進行役は吉田さんではなく伊東信宏さんでした。評論家がじつに6人、作曲家2人、新聞記者1人という参加者の構成がまず問題。やっぱり、それぞれの立場からせいぜいひとりずつ、それに音楽雑誌の編集者が入って、いま音楽雑誌がいかに壊滅的な状況かを語るべきです。
「いま音楽評論は可能か」っていうのは、評論家の立場からすれば根本的な問いかもしれませんが、むしろ「いま音楽評論は世の中から必要とされているのか」というほうがリアルでしょう。
投稿: genki | 2006/07/23 21:55
粗雑な物言いをしちゃうと、「音楽評論は可能か」という問いに立ち止まったまま食べていける人はいないわけで^^;、たしかに「必要とされているのか」という問いのほうがリアルですよね。自分が書いているものが「必要とされているのか?」とまったく考えずに文章を書く人はいない。ぼくとしては「喜ばれているのか?」のほうに少しシフトして考えたい気持ちですが。

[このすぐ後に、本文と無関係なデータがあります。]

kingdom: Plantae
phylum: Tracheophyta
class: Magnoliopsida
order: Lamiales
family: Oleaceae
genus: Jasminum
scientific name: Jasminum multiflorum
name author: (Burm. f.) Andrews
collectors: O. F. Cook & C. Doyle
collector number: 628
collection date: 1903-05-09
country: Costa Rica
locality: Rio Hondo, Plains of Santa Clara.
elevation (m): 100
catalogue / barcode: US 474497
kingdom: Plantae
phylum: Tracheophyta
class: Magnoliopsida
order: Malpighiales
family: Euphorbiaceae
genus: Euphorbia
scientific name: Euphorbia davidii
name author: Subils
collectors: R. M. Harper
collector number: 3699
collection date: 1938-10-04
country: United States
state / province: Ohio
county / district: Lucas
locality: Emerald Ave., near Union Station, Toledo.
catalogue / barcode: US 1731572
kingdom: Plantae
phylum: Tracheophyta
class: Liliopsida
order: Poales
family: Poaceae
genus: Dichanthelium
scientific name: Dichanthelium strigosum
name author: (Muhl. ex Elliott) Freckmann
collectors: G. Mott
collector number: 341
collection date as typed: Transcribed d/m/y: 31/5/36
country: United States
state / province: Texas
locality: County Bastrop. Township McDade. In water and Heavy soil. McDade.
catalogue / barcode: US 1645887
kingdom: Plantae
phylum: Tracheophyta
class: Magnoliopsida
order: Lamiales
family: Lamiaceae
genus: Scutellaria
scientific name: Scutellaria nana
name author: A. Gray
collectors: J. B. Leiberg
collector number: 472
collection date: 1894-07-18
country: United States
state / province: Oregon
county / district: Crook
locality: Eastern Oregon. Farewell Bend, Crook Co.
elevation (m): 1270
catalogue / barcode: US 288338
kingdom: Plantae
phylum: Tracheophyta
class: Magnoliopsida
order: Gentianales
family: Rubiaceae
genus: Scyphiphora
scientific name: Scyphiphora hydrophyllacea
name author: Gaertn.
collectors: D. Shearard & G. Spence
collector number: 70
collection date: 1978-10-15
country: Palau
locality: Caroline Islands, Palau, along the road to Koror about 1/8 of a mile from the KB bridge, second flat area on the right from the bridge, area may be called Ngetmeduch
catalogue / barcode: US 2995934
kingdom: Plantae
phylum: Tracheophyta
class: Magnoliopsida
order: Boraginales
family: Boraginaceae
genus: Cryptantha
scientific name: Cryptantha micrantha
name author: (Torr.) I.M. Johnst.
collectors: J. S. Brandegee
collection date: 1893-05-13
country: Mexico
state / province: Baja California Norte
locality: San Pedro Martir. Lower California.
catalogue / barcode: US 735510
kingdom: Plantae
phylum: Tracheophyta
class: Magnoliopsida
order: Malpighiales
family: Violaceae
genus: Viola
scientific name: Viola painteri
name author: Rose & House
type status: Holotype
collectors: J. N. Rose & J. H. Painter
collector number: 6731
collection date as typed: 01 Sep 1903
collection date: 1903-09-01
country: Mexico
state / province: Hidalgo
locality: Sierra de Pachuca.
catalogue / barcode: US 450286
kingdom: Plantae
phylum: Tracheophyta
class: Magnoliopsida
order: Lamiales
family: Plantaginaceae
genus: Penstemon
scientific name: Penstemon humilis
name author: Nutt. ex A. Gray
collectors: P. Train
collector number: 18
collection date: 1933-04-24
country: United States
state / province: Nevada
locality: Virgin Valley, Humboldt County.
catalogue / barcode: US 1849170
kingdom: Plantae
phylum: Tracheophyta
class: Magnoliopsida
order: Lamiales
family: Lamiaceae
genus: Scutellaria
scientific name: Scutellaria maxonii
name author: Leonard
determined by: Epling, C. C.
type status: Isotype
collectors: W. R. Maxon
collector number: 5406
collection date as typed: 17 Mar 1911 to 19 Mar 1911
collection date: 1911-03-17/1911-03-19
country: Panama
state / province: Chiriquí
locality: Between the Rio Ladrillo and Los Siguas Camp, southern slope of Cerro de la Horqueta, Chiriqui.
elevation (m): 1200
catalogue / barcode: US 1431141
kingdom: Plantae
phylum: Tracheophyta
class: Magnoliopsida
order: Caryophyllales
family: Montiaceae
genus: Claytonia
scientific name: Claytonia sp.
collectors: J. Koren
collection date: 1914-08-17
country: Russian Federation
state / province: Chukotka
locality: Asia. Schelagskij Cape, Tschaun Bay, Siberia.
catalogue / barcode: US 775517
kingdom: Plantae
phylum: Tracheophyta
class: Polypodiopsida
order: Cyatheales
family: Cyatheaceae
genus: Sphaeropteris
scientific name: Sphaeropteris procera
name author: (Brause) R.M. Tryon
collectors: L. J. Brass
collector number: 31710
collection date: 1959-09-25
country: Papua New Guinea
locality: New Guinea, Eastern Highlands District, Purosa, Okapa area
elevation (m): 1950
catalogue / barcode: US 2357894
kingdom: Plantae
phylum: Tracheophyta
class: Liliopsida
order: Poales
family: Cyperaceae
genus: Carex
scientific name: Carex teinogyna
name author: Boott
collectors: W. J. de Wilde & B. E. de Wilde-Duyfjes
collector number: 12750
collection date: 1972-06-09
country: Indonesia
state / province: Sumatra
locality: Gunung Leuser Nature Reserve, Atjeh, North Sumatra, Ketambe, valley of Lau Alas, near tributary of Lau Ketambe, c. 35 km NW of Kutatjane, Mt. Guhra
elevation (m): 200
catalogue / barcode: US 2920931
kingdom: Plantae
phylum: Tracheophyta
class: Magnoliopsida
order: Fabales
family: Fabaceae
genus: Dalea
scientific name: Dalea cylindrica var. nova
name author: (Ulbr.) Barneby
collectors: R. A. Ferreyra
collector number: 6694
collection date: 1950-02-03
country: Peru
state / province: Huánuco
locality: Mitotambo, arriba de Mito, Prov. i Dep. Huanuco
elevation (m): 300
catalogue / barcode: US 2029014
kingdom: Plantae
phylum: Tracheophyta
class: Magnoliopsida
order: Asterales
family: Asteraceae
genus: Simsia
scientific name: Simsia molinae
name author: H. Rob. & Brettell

きちんと考えるなら、基本的な概念を問い直せる音楽学者も一人入れたい。
投稿: beeswing | 2006/07/24 13:45
岡田暁生さん、伊東信宏さんはまっとうな音楽学者ですから、「音楽評論とはなにか」をじゅうぶんに語れるはずですが、どうも話はそういう方向へはいかず、「音楽評論が需要供給ともになりたっている」という前提のもとに話が始まっちゃった感じでした。
あと、岡田氏、伊東氏、片山氏の3人とも朝日新聞の音楽評を担当している、というのも、うーむ、な感あり。朝日新聞のなかでは、ひと晩で終わっちゃう音楽というのは、美術や演劇に比して肩身が狭いそうですが、それはひじょうにローカルかつ特殊な事情であって、音楽だけをあつかう音楽雑誌のなかで、他の音楽情報にくらべて「音楽評論」が、「いらないよ」といわれている現状のほうが、よりリアルで切実でしょう。
ネットの話がまったくでなかったのも、ひじょうに不思議な感じでした。